◆ Provided data:

-=-=-=-=-

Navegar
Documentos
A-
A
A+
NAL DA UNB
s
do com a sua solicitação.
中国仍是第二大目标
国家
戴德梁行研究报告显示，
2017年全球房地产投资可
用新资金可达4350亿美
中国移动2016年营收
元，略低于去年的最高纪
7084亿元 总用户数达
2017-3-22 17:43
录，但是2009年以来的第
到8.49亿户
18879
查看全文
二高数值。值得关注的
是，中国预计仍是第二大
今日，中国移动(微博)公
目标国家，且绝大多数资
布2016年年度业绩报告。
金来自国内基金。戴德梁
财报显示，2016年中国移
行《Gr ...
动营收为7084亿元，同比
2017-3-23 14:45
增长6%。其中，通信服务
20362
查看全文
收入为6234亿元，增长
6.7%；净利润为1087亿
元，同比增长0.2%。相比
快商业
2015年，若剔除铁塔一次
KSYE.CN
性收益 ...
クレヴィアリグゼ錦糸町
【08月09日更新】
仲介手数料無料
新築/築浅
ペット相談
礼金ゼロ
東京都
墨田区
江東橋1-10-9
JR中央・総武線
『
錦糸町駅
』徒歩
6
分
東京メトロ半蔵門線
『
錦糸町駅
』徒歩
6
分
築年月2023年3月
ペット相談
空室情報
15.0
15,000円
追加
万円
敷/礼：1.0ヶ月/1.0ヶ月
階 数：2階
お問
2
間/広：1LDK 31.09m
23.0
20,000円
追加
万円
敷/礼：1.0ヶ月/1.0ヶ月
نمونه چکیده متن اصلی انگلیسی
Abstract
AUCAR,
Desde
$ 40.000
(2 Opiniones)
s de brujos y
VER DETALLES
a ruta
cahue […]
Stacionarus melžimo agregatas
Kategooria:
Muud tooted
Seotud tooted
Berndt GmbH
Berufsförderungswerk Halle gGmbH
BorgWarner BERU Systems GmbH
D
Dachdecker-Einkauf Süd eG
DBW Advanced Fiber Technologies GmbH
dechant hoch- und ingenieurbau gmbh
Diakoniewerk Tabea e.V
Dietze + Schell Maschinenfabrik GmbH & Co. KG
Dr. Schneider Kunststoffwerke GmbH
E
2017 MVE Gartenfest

-=-=-=-=-

◆ Prompt: Line by line, retype all of the records exactly.

◆ Result of the exercise:
Navegar
Documentos
A-
A
A+
NAL DA UNB
s
do com a sua solicitação.
中国仍是第二大目标
国家
戴德梁行研究报告显示，
2017年全球房地产投资可
用新资金可达4350亿美
中国移动2016年营收
元，略低于去年的最高纪
7084亿元 总用户数达
2017-3-22 17:43
录，但是2009年以来的第
到8.49亿户
18879
查看全文
二高数值。值得关注的
是，中国预计仍是第二大
今日，中国移动(微博)公
目标国家，且绝大多数资
布2016年年度业绩报告。
金来自国内基金。戴德梁
财报显示，2016年中国移
行《Gr ...
动营收为7084亿元，同比
2017-3-23 14:45
增长6%。其中，通信服务
20362
查看全文
收入为6234亿元，增长
6.7%；净利润为1087亿
元，同比增长0.2%。相比
快商业
2015年，若剔除铁塔一次
KSYE.CN
性收益 ...
クレヴィアリグゼ錦糸町
【08月09日更新】
仲介手数料無料
新築/築浅
ペット相談
礼金ゼロ
東京都
墨田区
江東橋1-10-9
JR中央・総武線
『
錦糸町駅
』徒歩
6
分
東京メトロ半蔵門線
『
錦糸町駅
』徒歩
6
分
築年月2023年3月
ペット相談
空室情報
15.0
15,000円
追加
万円
敷/礼：1.0ヶ月/1.0ヶ月
階 数：2階
お問
2
間/広：1LDK 31.09m
23.0
20,000円
追加
万円
敷/礼：1.0ヶ月/1.0ヶ月
نمونه چکیده متن اصلی انگلیسی
Abstract
AUCAR,
Desde
$ 40.000
(2 Opiniones)
s de brujos y
VER DETALLES
a ruta
cahue […]
Stacionarus melžimo agregatas
Kategooria:
Muud tooted
Seotud tooted
Berndt GmbH
Berufsförderungswerk Halle gGmbH
BorgWarner BERU Systems GmbH
D
Dachdecker-Einkauf Süd eG
DBW Advanced Fiber Technologies GmbH
dechant hoch- und ingenieurbau gmbh
Diakoniewerk Tabea e.V
Dietze + Schell Maschinenfabrik GmbH & Co. KG
Dr. Schneider Kunststoffwerke GmbH
E
2017 MVE Gartenfest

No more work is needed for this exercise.